Zum Schluss verriet Malko Solf mir noch, was sein persönliches Highlight des Festivals ist: der Fokus Israel. Die beiden israelischen Serien Fauda, was sich mit "Chaos" übersetzen lässt, und Betoolot, zu Deutsch: "Sirenen", thematisieren auf fiktionale Weise die Gewalt des Nahostkonfliktes. Dass es Sinn macht, den israelischen Serienmarkt im Auge zu behalten, sieht man schon an der US-Thrillerserie Homeland. Diese ist nämlich eine Neuauflage der isralischen TV-Serie Hatufim. Ob Fauda und Betoolot jemals in Deutschland zu sehen sein werden, ist unklar. Aber genau hier könnte in Zukunft ein großer Gewinn deutscher Fernsehfestivals liegen: Nicht nur Previews und Premieren sind für Serienfans interessant, sondern auch vielversprechende ausländische Produktionen, die hierzulande vielleicht niemals auf der Mattscheibe landen. Mein eigenes persönliches Highlight war die Weltpremiere der neuen Staffel von Der Tatortreiniger. Im Fernsehen läuft die 5. Staffel der NDR-Serie voraussichtlich Ende des Jahres, beim Seriencamp durften aber schon die ersten drei Folgen vor der Erstausstrahlung gezeigt werden. Und das war wirklich ein Erlebnis. Denn, wo ich vorher nur mit ein paar Freunden kichernd vorm Fernseher gesessen habe, saß ich nun in einem prall gefüllten Kinosaal, umgeben von begeisterten Bjarne Mädel-Fans.

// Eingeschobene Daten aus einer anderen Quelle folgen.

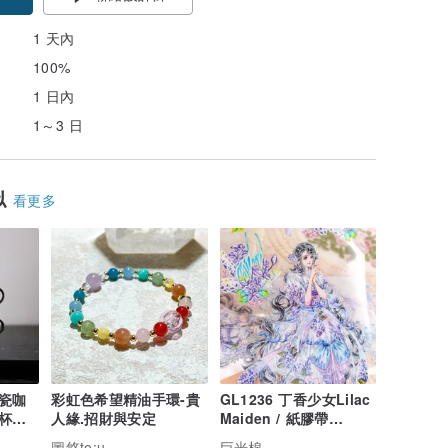
1 天內
100%
1 日內
1～3 日
似
看更多
瓷咖
彩虹色希望精油手環-貴
GL1236 丁香少女Lilac
杯小
人緣.招財與安定
Maiden / 紙膠帶
杯子
Masking Tape
圖悠to;u
巨光棉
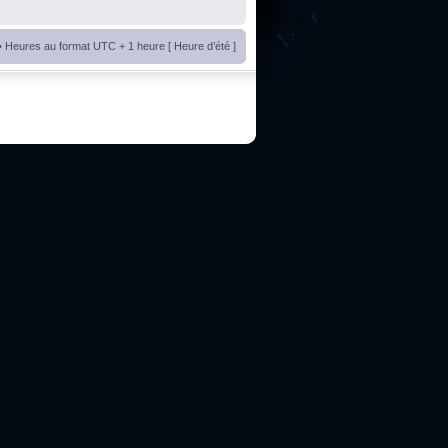
• Heures au format UTC + 1 heure [ Heure d’été ]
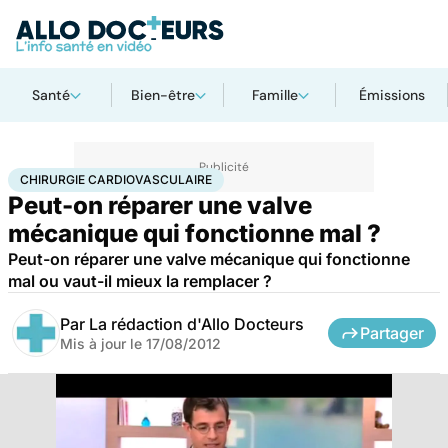
Santé
Bien-être
Famille
Émissions
Accueil
Santé
Maladies
Chirurgie cardiovasculaire
CHIRURGIE CARDIOVASCULAIRE
Peut-on réparer une valve
mécanique qui fonctionne mal ?
Peut-on réparer une valve mécanique qui fonctionne
mal ou vaut-il mieux la remplacer ?
Par
La rédaction d'Allo Docteurs
Partager
Mis à jour le
17/08/2012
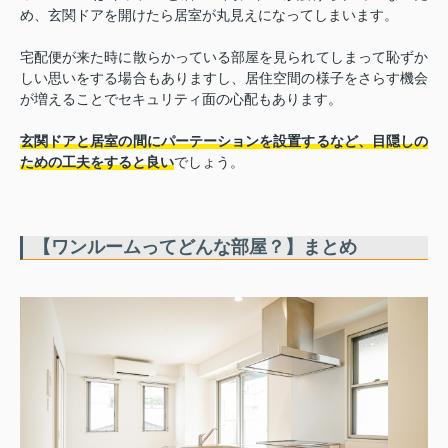
め、玄関ドアを開けたら居室が丸見えになってしまいます。
宅配便が来た時に散らかっている部屋を見られてしまって恥ずか
しい思いをする場合もありますし、居住空間の様子をさらす機会
が増えることでセキュリティ面の心配もあります。
玄関ドアと居室の間にパーテーションを設置するなど、目隠しの
ための工夫をすると良い
でしょう。
【ワンルームってどんな部屋？】まとめ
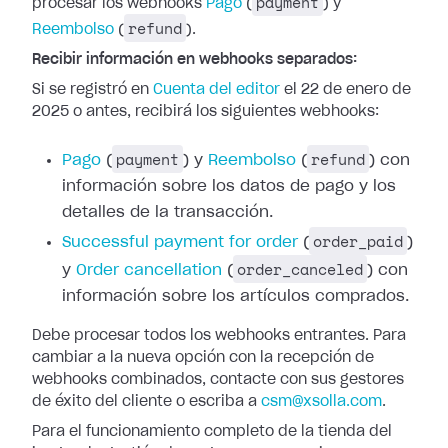
payment
procesar los webhooks
Pago
(
) y
refund
Reembolso
(
).
Recibir información en webhooks separados:
Si se registró en
Cuenta del editor
el 22 de enero de
2025 o antes, recibirá los siguientes webhooks:
payment
refund
Pago
(
) y
Reembolso
(
) con
información
sobre los datos de pago y los
detalles de la transacción.
order_paid
Successful
payment for order
(
)
order_canceled
y
Order cancellation
(
) con
información sobre los artículos comprados.
Debe procesar todos los webhooks entrantes. Para
cambiar a la nueva opción con
la recepción de
webhooks combinados, contacte con sus gestores
de éxito del
cliente o escriba a
csm@xsolla.com
.
Para el funcionamiento completo de la tienda del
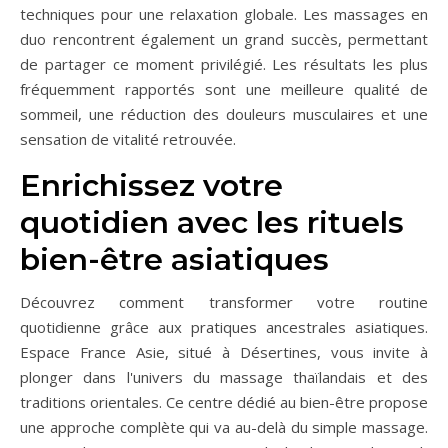
techniques pour une relaxation globale. Les massages en
duo rencontrent également un grand succès, permettant
de partager ce moment privilégié. Les résultats les plus
fréquemment rapportés sont une meilleure qualité de
sommeil, une réduction des douleurs musculaires et une
sensation de vitalité retrouvée.
Enrichissez votre
quotidien avec les rituels
bien-être asiatiques
Découvrez comment transformer votre routine
quotidienne grâce aux pratiques ancestrales asiatiques.
Espace France Asie, situé à Désertines, vous invite à
plonger dans l'univers du massage thaïlandais et des
traditions orientales. Ce centre dédié au bien-être propose
une approche complète qui va au-delà du simple massage.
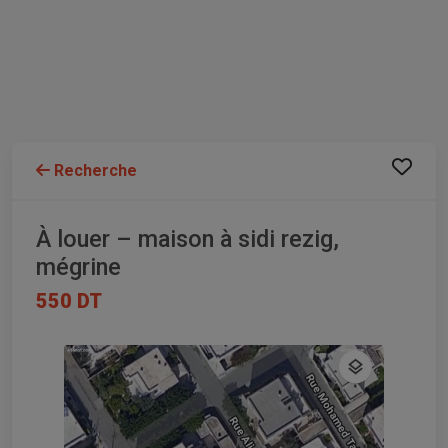
Recherche
À louer – maison à sidi rezig,
mégrine
550 DT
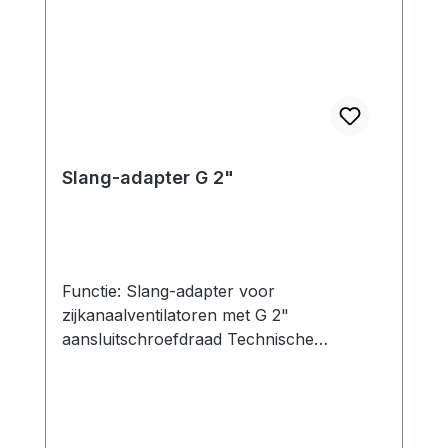
SKV-ND-150 G 2": SKV-NS-210 / SKV-
NS-280 / SKV-NS-318SKV-ND-230 /
SKV-ND-320SKV-RVP-O-05-0160 tot
-0300 Let op: de doorloopfilters worden
standaard zonder opzetstukken geleverd!
Slang-adapter G 2"
Functie: Slang-adapter voor
zijkanaalventilatoren met G 2"
aansluitschroefdraad Technische
specificaties: Slangendiameter: 38 mm 40
mm 50 mm 60 mm Verbindingsdimensie:
(deels met reductie) 1¼" → 2" 1¼" → 2"
1½" → 2" 2" Materiaal: Al (PVC-U) PVC-U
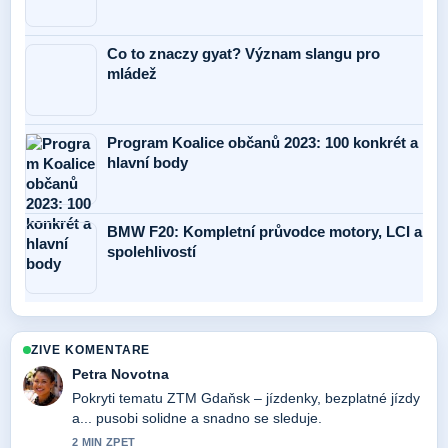
Co to znaczy gyat? Význam slangu pro
mládež
Program Koalice občanů 2023: 100 konkrét a
hlavní body
BMW F20: Kompletní průvodce motory, LCI a
spolehlivostí
ZIVE KOMENTARE
Petra Novotna
Pokryti tematu ZTM Gdaňsk – jízdenky, bezplatné jízdy
a... pusobi solidne a snadno se sleduje.
2 MIN ZPET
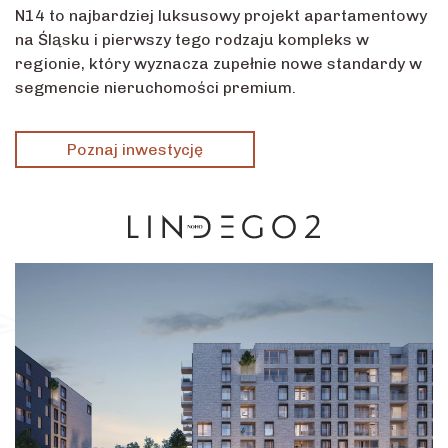
N14 to najbardziej luksusowy projekt apartamentowy
na Śląsku i pierwszy tego rodzaju kompleks w
regionie, który wyznacza zupełnie nowe standardy w
segmencie nieruchomości premium.
Poznaj inwestycję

Bilanz des ersten Seriencamps in München

Sollte ich meinen Eindruck des internationalen Festivals für Serien und TV-Kultur in einem Wort zusammenfassen, wäre das "Optimismus". Optimismus gegenüber der Zukunft des Festivals und gegenüber der Situation von Fernsehserien allgemein. Die Panels waren von der Freude über die steigenden Bedeutung von Qualitätsserien und der Hoffnung für die Möglichkeiten neuer Erzählformen, wie der Webserie, beseelt. Aber auch die Einstellung gegenüber Serien aus Deutschland scheint sich im Angesicht des Mutes von Produktionen wie Weinberg und Der Tatortreiniger langsam zu verbessern.

Wart ihr schon mal auf einem Festival nur für TV-Serien? Was haltet ihr von der Idee?